A time of wide-spread EEG headset hacking may seem far in the future, due to these devices currently being more of a novelty than a common household staple, but the researchers say that as they increase in popularity, especially for gaming purposes, hackers can find ways to trick users into giving up their brain signals to a similar learning model. A hacker could design a seemingly benign, EEG-headset-compatible gaming app that requests CAPTCHA inputs from the user and then uses what it learns to analyze the signals they give out as they switch out of that app to log into their banking or social media accounts, still wearing the headset. In a real-world scenario, predicting pins and passwords might be even easier, according to Saxena, as hackers who can accurately predict just a few characters can use password dictionaries of commonly used passwords to guess the rest of a string.

Saxena says one solution to the threat could be for the device to somehow transmit some “noise” or meaningless pre-recorded brain signals to the system whenever a pin or password is being input. Another solution is for users to be asked permission before any application can record their brain signals, and make an informed decision, similar to permissions required by cameras and microphones. Lastly, users can protect themselves by using longer and complex passwords, lessening the chance that a malicious program could guess the entire string.

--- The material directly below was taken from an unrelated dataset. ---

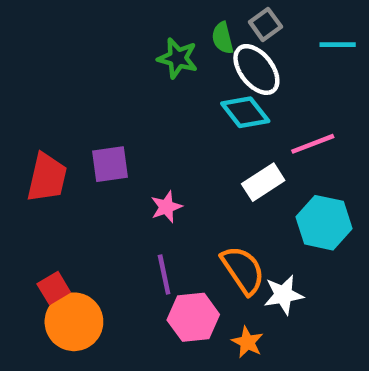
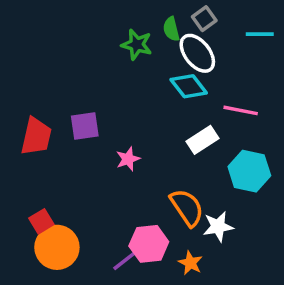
pink line: (313, 144) -> (241, 110), turned 32
purple line: (164, 274) -> (126, 259), moved, turned 64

“It’s hard to change the behavior of the users, but clearly if the users are using complex passwords, they’re using passwords that combine digits and characters and maybe special characters, that would probably already be a defense for many attacks, including the ones that we are discussing,” Saxena said.

Saxena and his team are continuing to conduct research on potential privacy threats posed by consumer EEG headsets. They are currently studying whether machine-learning models could predict whether a user has a mental condition, such as alcoholism, from their brain waves.